EXERCISE DATA below:

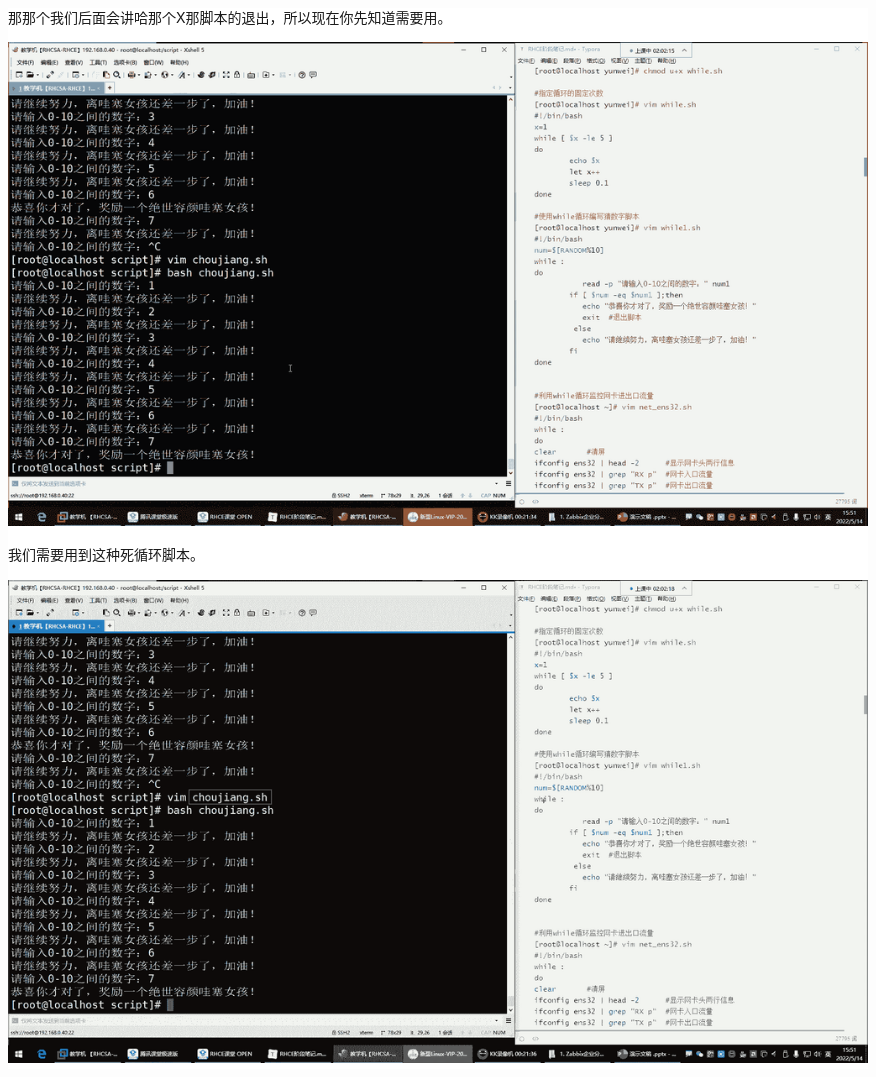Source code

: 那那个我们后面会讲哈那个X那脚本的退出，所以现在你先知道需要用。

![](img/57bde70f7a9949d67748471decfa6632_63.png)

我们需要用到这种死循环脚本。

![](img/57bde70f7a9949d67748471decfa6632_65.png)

End of EXERCISE DATA.
EXERCISE DATA below:

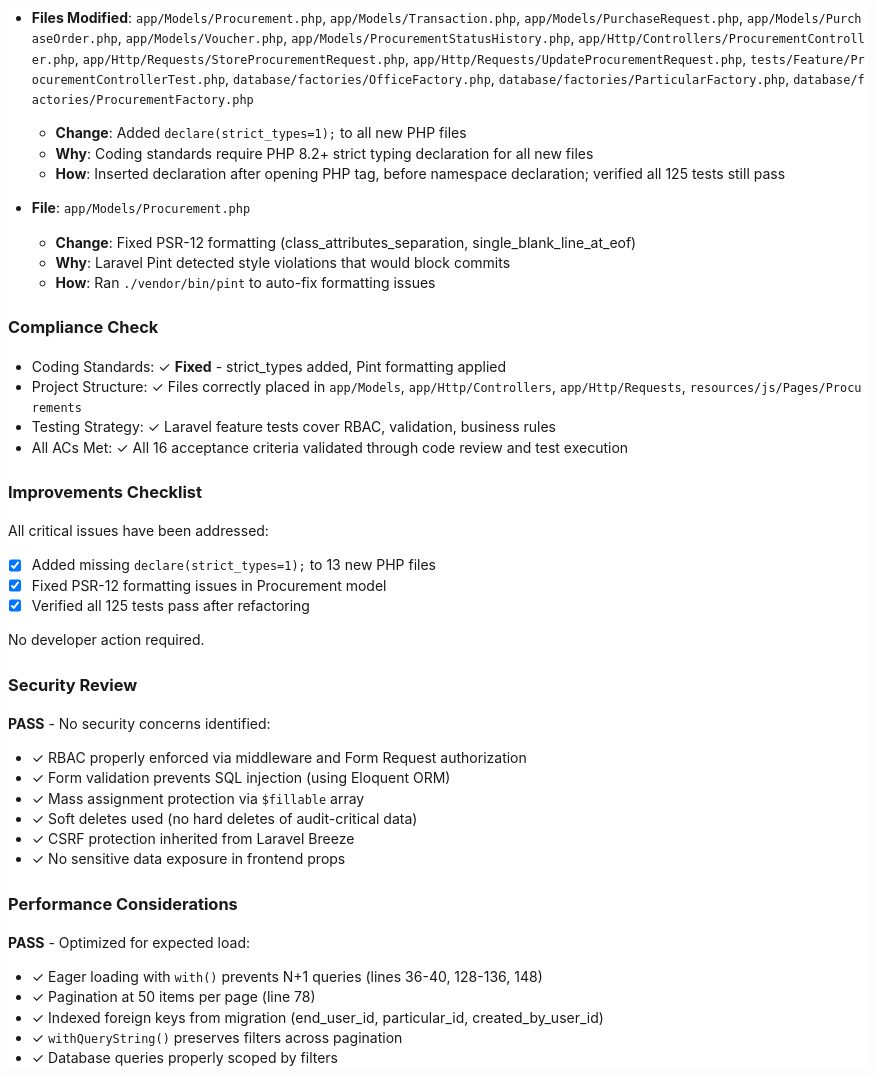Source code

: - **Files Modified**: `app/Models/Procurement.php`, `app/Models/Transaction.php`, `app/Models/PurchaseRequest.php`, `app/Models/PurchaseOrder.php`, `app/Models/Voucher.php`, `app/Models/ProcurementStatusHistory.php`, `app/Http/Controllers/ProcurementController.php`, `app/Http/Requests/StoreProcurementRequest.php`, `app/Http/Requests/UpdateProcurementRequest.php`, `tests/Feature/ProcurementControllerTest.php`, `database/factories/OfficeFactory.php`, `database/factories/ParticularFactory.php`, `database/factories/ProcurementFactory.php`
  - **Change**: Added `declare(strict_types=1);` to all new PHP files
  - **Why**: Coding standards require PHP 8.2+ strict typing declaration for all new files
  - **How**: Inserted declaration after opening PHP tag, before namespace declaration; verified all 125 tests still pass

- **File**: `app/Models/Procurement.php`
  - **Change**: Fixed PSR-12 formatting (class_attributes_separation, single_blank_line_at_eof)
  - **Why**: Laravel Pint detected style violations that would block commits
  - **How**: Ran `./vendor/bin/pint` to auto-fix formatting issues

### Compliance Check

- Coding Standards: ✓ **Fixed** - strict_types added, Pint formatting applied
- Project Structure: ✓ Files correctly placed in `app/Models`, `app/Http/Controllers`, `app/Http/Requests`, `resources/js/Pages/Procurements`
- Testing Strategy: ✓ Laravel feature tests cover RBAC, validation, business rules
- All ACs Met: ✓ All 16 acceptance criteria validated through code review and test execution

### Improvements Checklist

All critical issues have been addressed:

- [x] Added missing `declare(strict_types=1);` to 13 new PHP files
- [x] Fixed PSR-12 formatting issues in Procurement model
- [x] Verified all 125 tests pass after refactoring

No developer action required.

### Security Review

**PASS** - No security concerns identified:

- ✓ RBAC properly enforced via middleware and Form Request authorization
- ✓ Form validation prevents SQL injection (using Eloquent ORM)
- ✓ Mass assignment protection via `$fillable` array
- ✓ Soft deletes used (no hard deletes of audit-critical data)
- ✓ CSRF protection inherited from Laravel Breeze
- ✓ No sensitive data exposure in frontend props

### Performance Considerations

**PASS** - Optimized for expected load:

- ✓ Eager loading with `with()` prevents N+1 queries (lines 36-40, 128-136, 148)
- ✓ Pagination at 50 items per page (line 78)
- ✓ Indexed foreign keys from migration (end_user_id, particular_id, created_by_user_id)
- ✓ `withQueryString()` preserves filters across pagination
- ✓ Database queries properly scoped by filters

End of EXERCISE DATA.

TASK:
Go through the entries. Report every line that contains the word "declare".

RESULT OF THIS EXERCISE:
  - **Change**: Added `declare(strict_types=1);` to all new PHP files
- [x] Added missing `declare(strict_types=1);` to 13 new PHP files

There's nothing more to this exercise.